Radarlamteng.com, TERBANGGIBESAR – Usaha di bidang kuliner semakin menjamur saat ini. Hal ini sebanding dengan tingginya daya beli masyarakat pencinta kuliner.
Selain itu, bisnis kuliner mampu menghasilkan cuan yang cukup fantastis. Seperti halnya usaha yang digeluti Pak Parno, warga Kelurahan Bandarjaya Timur, Kecamatan Terbanggibesar, Lampung Tengah.
Bahkan, ia rela meninggalkan kampung halamannya di Jawa Tengah untuk mencoba peruntungan di usaha kuliner mie tek tek.
Penjual mie tek tek ini pun hanya mengandalkan sepeda kayuh yang untuk mendukung usahanya. Soal rasa, mie tek tek buatan Pak ini memang tidak diragukan lagi. Sehingga tak heran banyak pembeli rela antre untuk mendapatkan satu mangkuk mie tek tek.
Lokasi mangkalnya pun tidak sulit dicari yaitu berada di pinggir Jalan Proklamator Bandarjaya atau sekitar Erafone Bandarjaya, Lampung Tengah. Sangat mudah diakses karena dekat dengan jalan raya.
Tak perlu mahal untuk mendapatkan mie tek tek buatan Pak Parno. Cukup merogoh kocek Rp10 ribu saja.

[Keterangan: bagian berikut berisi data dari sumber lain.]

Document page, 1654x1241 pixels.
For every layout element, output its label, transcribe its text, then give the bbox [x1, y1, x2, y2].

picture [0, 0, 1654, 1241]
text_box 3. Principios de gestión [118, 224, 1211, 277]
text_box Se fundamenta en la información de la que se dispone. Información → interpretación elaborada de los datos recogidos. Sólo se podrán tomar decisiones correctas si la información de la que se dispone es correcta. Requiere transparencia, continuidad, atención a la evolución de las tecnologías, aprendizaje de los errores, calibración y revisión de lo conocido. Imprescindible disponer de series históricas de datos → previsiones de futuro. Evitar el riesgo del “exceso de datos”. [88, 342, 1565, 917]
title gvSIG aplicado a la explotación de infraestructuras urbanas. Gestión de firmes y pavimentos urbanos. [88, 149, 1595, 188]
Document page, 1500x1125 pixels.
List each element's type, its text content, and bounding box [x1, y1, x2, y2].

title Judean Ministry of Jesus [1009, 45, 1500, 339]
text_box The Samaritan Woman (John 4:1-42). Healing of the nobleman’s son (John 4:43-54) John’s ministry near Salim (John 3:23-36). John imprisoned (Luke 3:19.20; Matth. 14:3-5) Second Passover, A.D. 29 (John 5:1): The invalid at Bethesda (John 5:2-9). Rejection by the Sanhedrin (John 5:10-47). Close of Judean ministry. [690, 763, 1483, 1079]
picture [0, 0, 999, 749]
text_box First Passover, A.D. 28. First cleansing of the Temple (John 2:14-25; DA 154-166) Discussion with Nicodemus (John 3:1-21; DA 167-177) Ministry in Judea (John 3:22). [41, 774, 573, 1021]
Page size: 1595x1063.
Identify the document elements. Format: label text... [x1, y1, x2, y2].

Setiap hari Pak Parno mulai berjualan jam 19.30 WIB setelah salat isya. Untuk bahan baku seperti mie dan telur, ia membawa untuk 100 porsi. “Saya bawa telur 100 butir. Tapi kadang-kadang ada pembeli yang satu mangkuk mie nya dibuatkan dua butir telur,” cerita Pak Parno.
Ia bersyukur mie tek teknya selalu habis terjual meski sampai larut malam. “Pernah saya sampai jam setengah dua malam. Alhamdulillah habis, mas,” katanya.
Jika dikalkulasi dalam waktu hanya beberapa jam, pendapatannya bisa tembus hingga Rp1 juta untuk 100 porsi mie tek tek. Dalam sebulan artinya bisa mengantongi omset Rp30 juta.